# [Written request]
Starting at the line that contains "order: Lepidoptera" and ending with the last line of the items, both included, lay out those lines as a JSON list of strings, one string per line, with blank lines left out. Leave the pictures out of the answer.

== Records provided

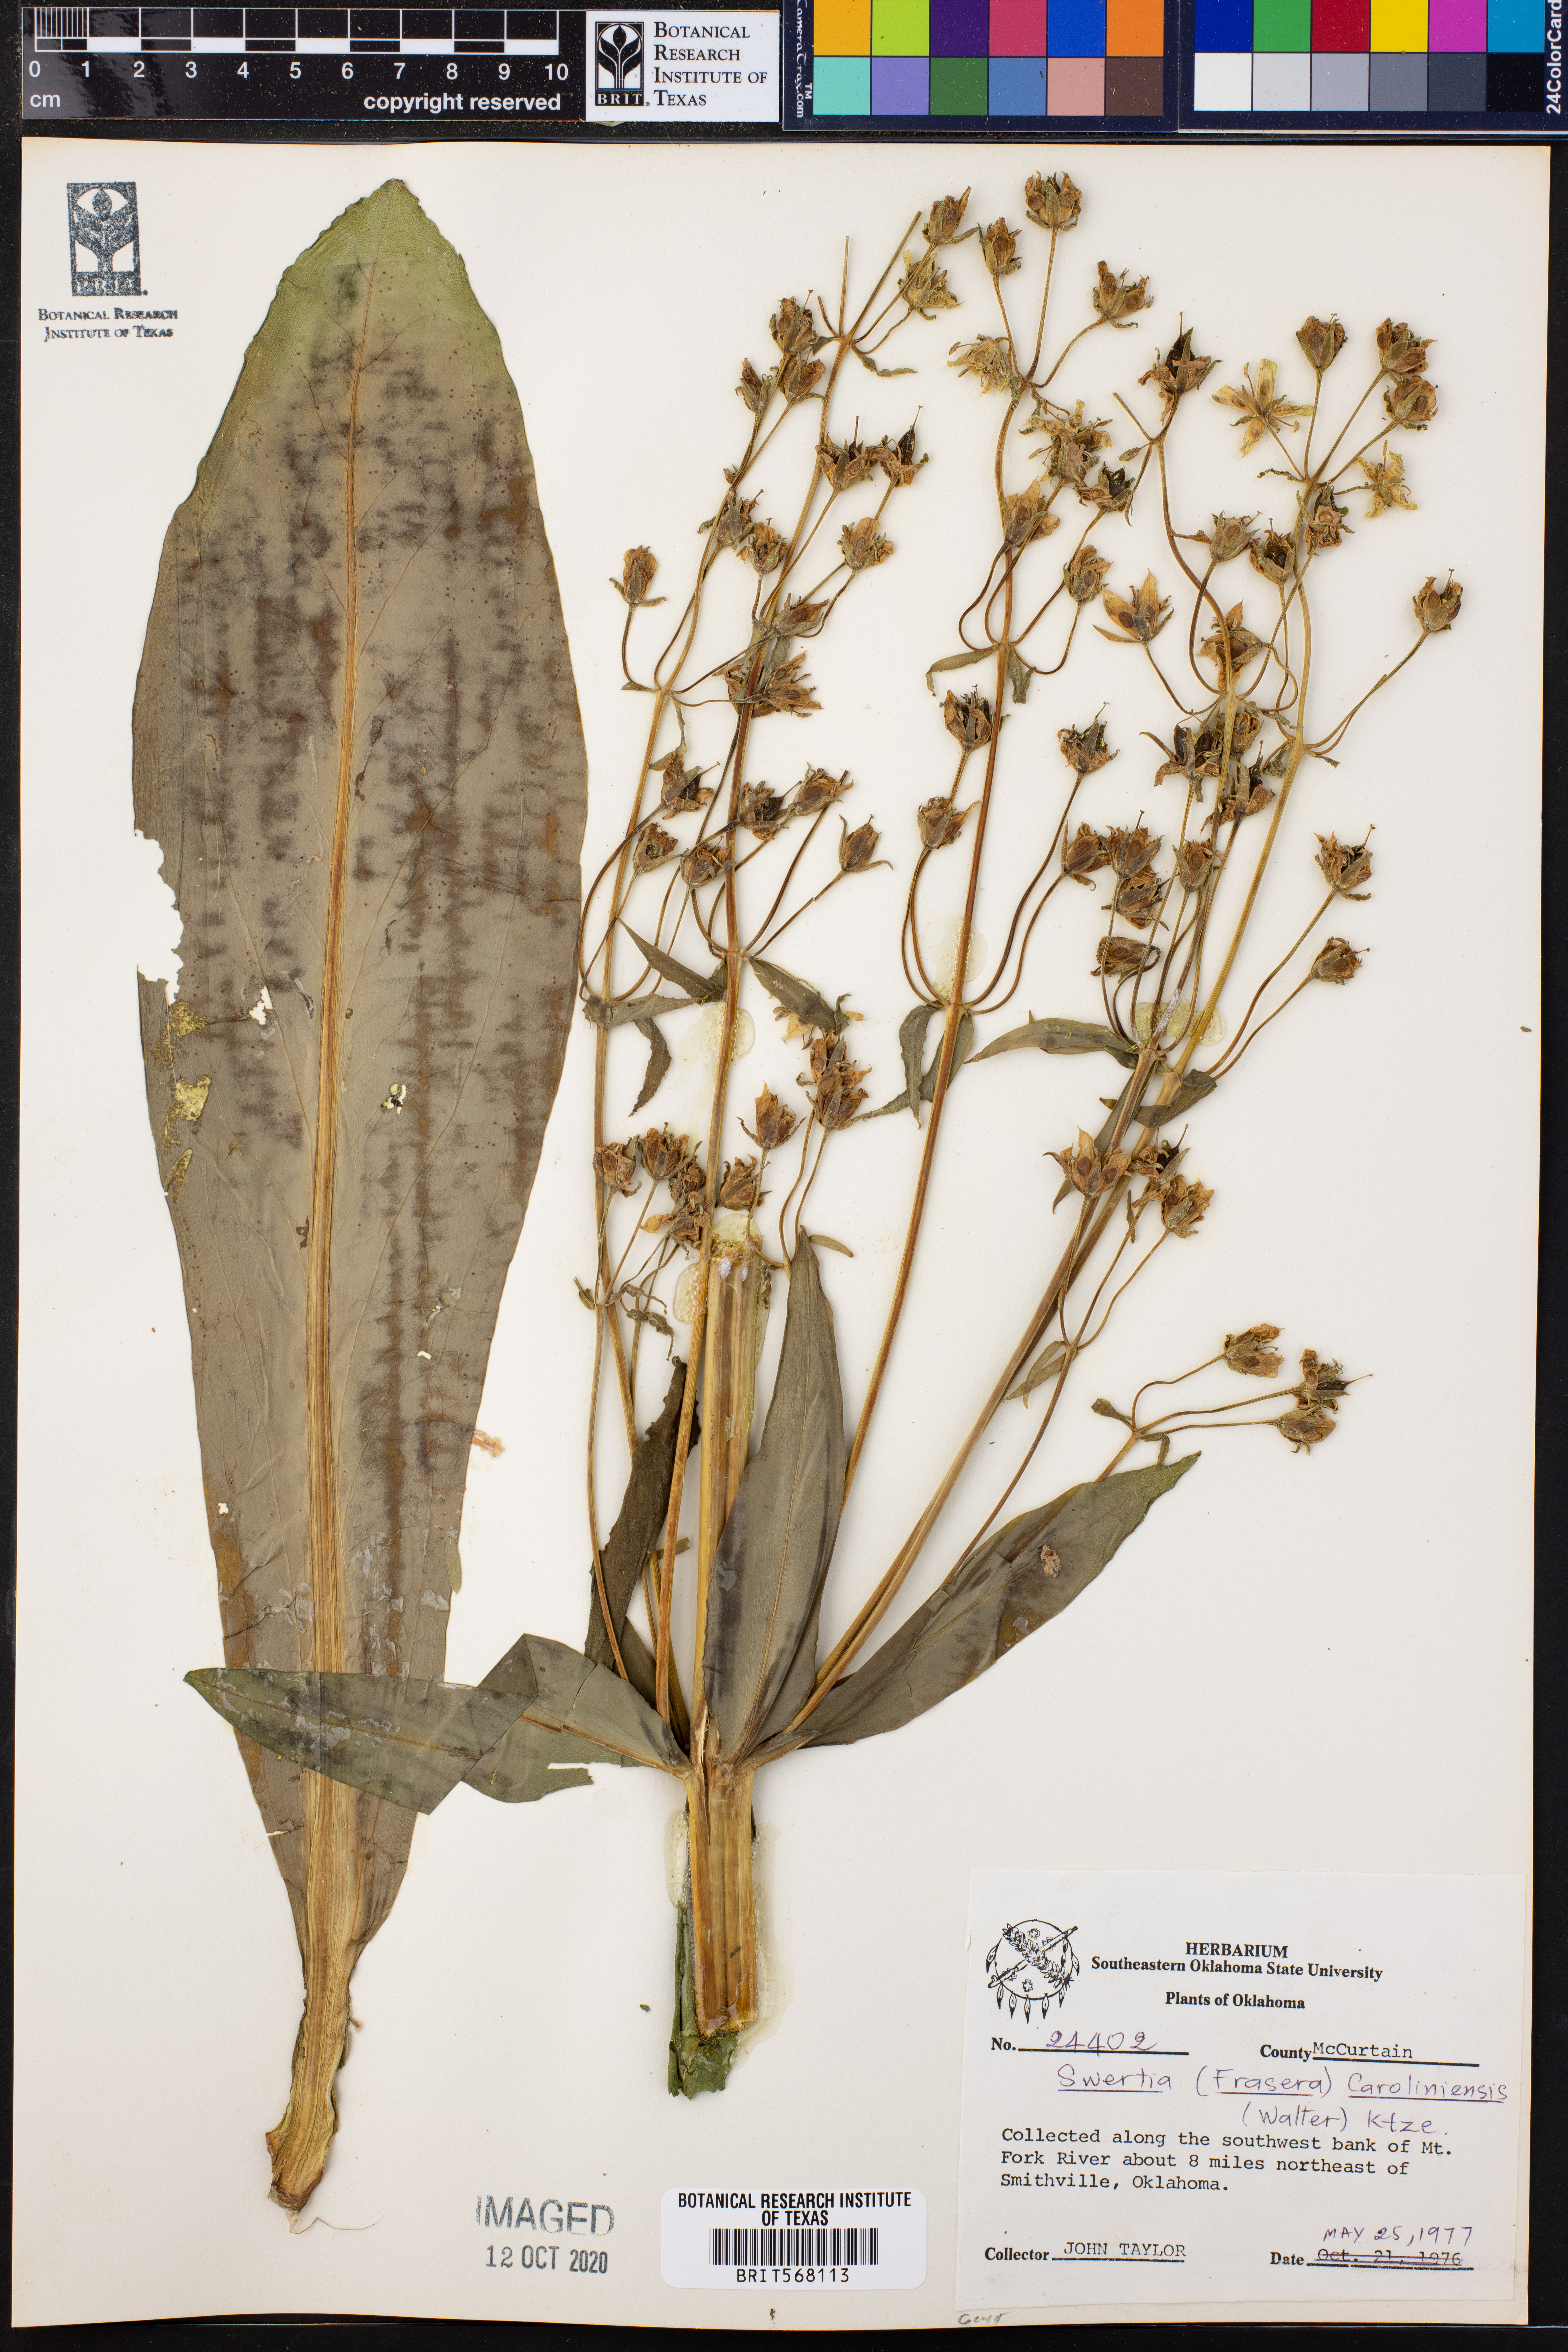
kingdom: Plantae
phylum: Tracheophyta
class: Magnoliopsida
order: Gentianales
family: Gentianaceae
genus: Frasera
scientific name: Frasera carolinensis
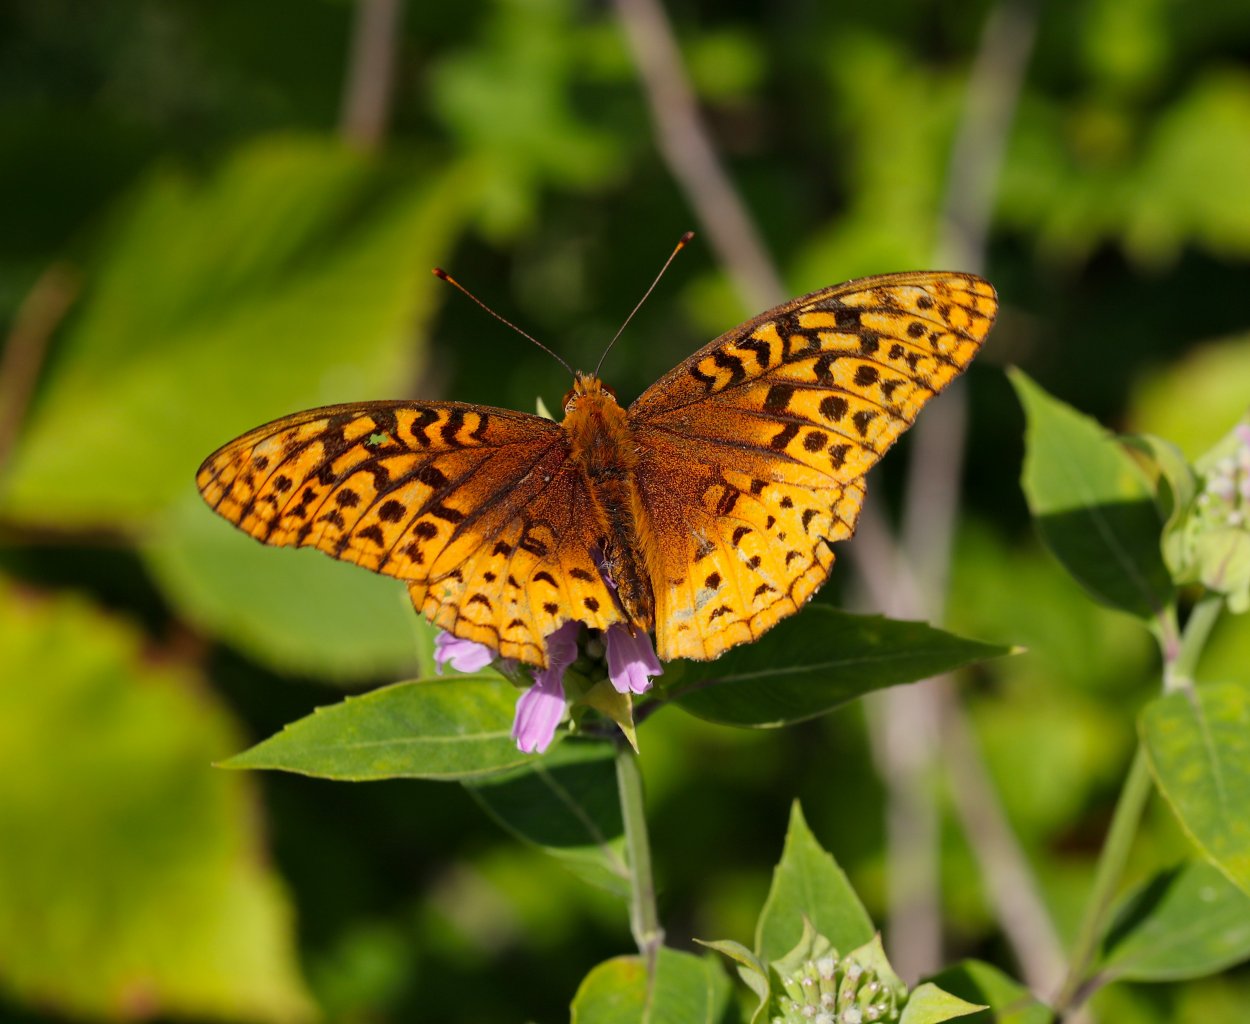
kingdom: Animalia
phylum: Arthropoda
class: Insecta
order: Lepidoptera
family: Nymphalidae
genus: Speyeria
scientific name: Speyeria cybele
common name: Great Spangled Fritillary
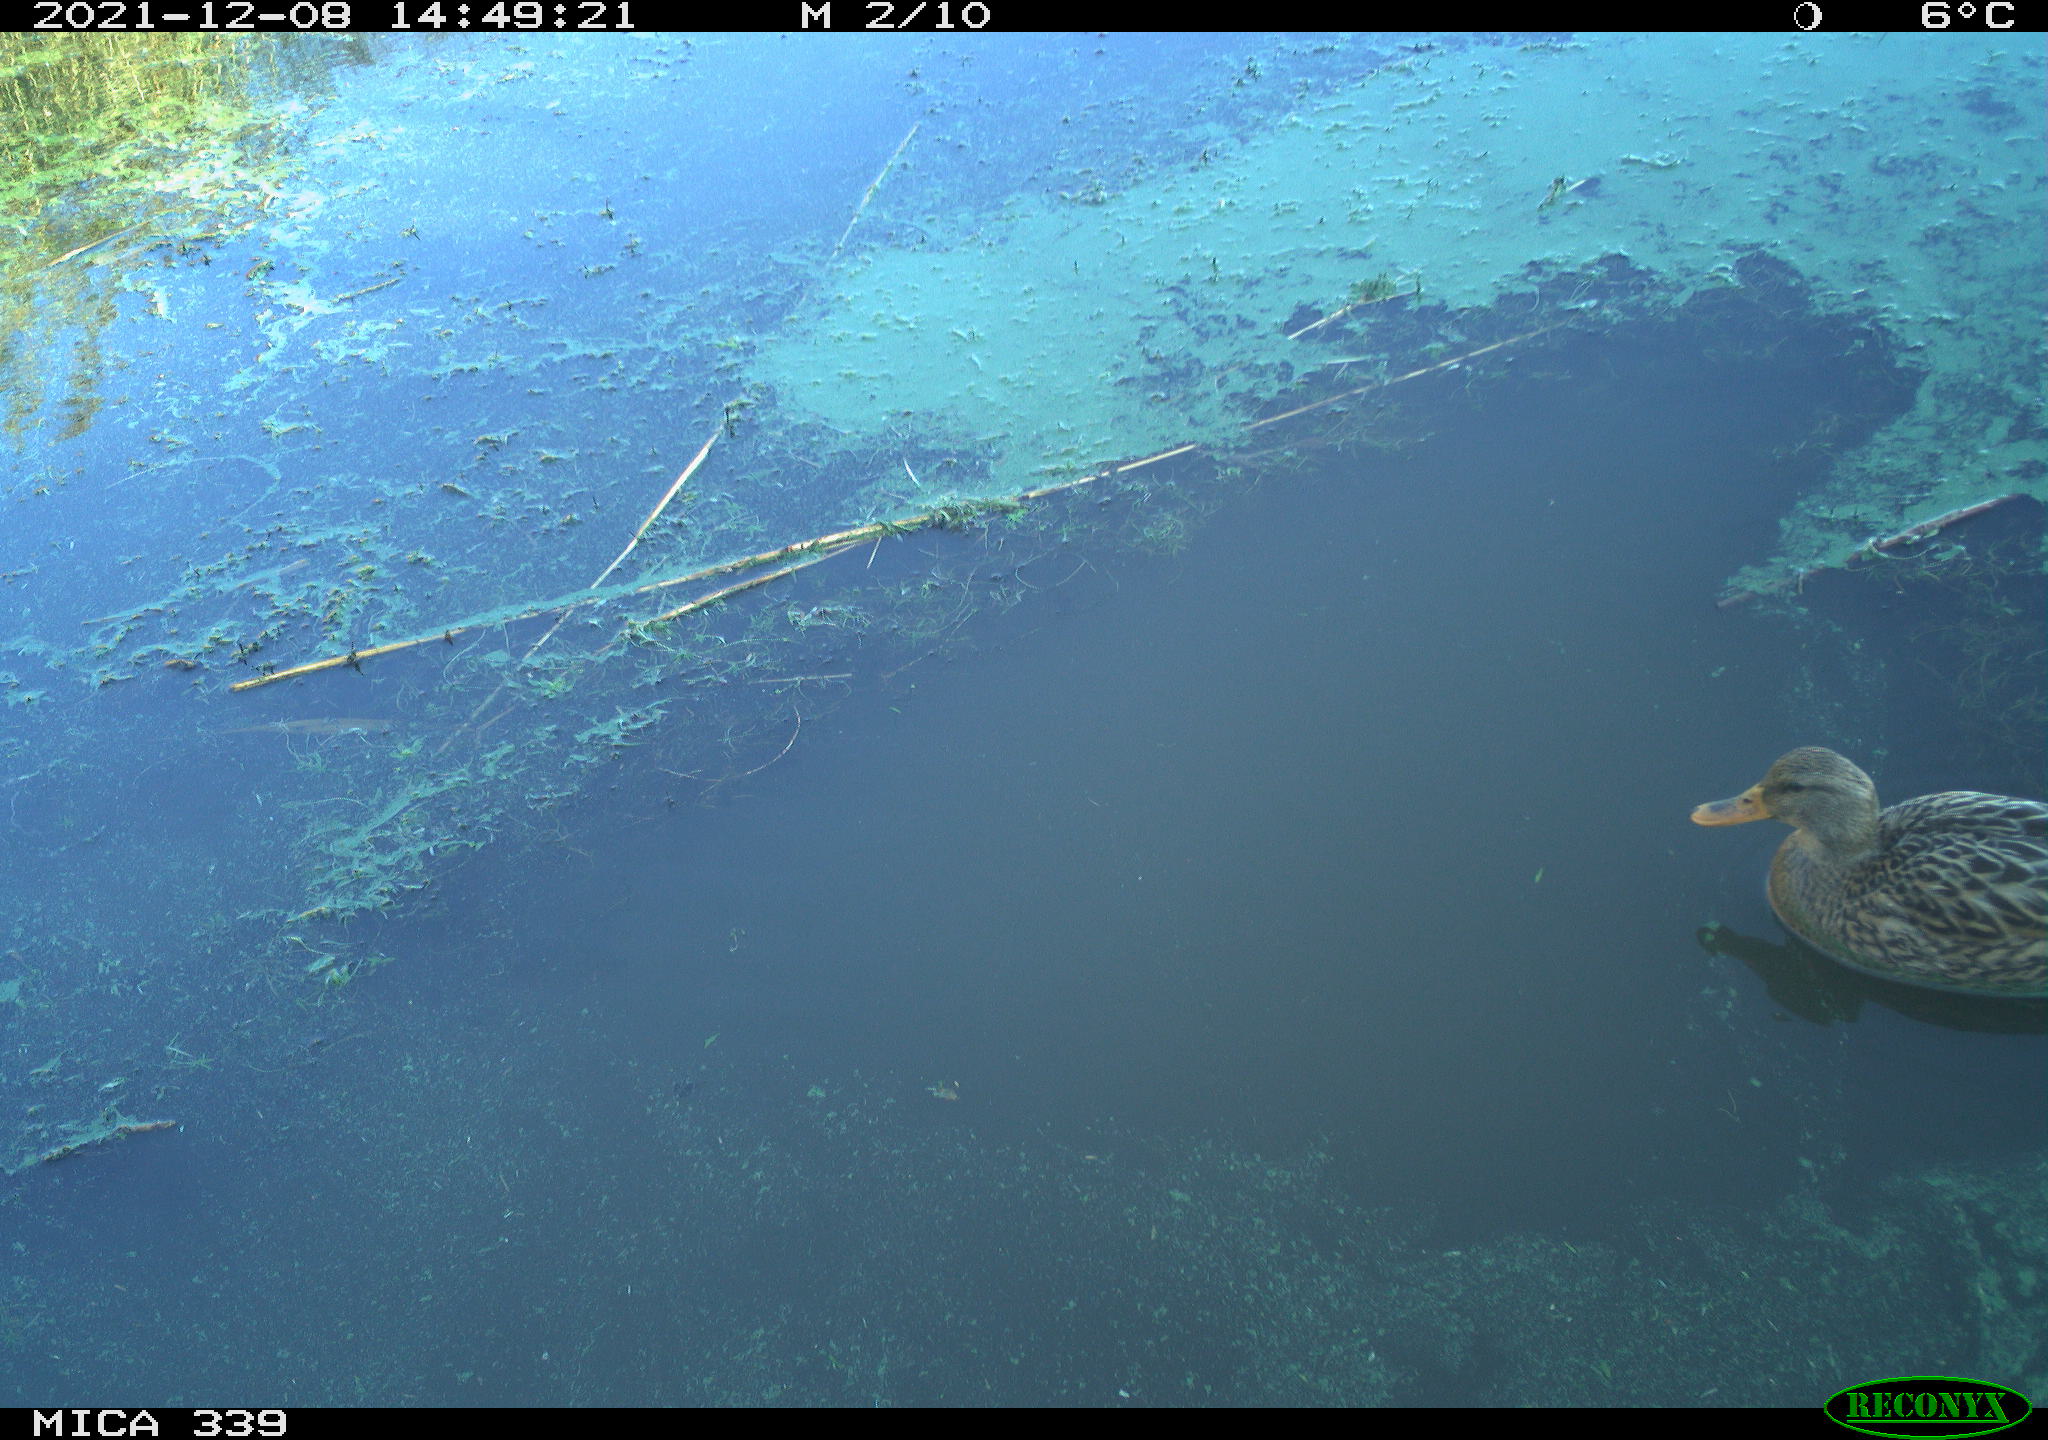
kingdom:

====

# [Written solution]
[
  "order: Lepidoptera",
  "family: Nymphalidae",
  "genus: Speyeria",
  "scientific name: Speyeria cybele",
  "common name: Great Spangled Fritillary",
  "kingdom:"
]